Use for: Small reference tables, config data, lookup tables, or any source without a reliable cursor field.
Example: A products table with 500 rows. It's small enough to re-sync fully every time, and you always get a clean snapshot.
Trade-off: Slower for large tables since it re-fetches everything. Not suitable for tables with millions of rows.
Append
Mode: incremental
Fetches only new records since the last sync using a cursor field (typically created_at or an auto-incrementing ID). New records are appended to the table.
Use for: Immutable, append-only data - event logs, charges, page views, audit trails.
Example: Stripe charges. Each charge is created once and never updated. Append mode fetches only charges created since the last sync.
Trade-off: Does not capture updates to existing records. If a record changes after it was synced, the table will have stale data.
Merge
Mode: incremental_dedupe
Fetches new records, then deduplicates on the primary key. If a record with the same key already exists, the newer version wins. This is an upsert.

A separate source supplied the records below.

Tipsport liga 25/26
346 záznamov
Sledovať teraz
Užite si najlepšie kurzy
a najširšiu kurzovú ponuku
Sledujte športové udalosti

Use for: Entities that change over time - customers, subscriptions, products, deals.
Example: HubSpot contacts. A contact's email or lifecycle stage can change. Merge mode fetches recent changes and updates the existing record in place.
How dedup works: After fetching new records, rawquery reads the existing table, concatenates old + new, groups by primary key, and keeps the last occurrence. The table is then overwritten with the deduplicated result.
Trade-off: Slightly more expensive than append since it reads the existing table to deduplicate. Best for tables where updates are common and you need the latest state.
Window
Mode: window
Re-syncs a sliding window of the last N days. Data outside the window is kept as-is; data inside the window is replaced entirely with fresh data from the source.
Use for: Analytics data that gets updated retroactively - ad spend, attribution data, metrics that are revised after the fact.
Example: Google Ads data where conversions are attributed up to 30 days after a click. A 30-day window ensures you always have the latest attribution data.
Configuring window size: Select "Window" in the sync mode dropdown for a stream, then set the number of days in the input that appears. Default is 30 days. From the CLI: rq connections update my-conn --sync-mode prices:window:30.
Trade-off: Re-fetches more data than append, but less than full refresh. The window size is a trade-off between freshness and sync speed.
Smart Defaults
Each connector declares what sync modes each stream supports and which one is the default. rawquery picks the right mode automatically:
- Streams with a cursor field (e.g.
created_at) default to incremental (append) - Streams without a cursor field default to full refresh
- Streams with a primary key can use incremental_dedupe (merge) if you enable it
- Window mode is opt-in and requires you to set the window size
You can override the sync mode per stream in the connection settings.
When to Use Each
| Question | Mode |
|---|---|
| Small table, no cursor, need a clean snapshot? | full_refresh |
| Records are created but never updated? | incremental |
| Records can be created or updated? | incremental_dedupe |
| Data is revised retroactively in a time window? | window |
First Sync Behavior
On the first sync, all modes behave the same: they fetch all available data and write it to a new table. The sync mode only matters on subsequent syncs, when there is already existing data to work with.
After the first sync, rawquery stores a cursor value (for incremental and incremental_dedupe modes) so the next sync picks up where it left off.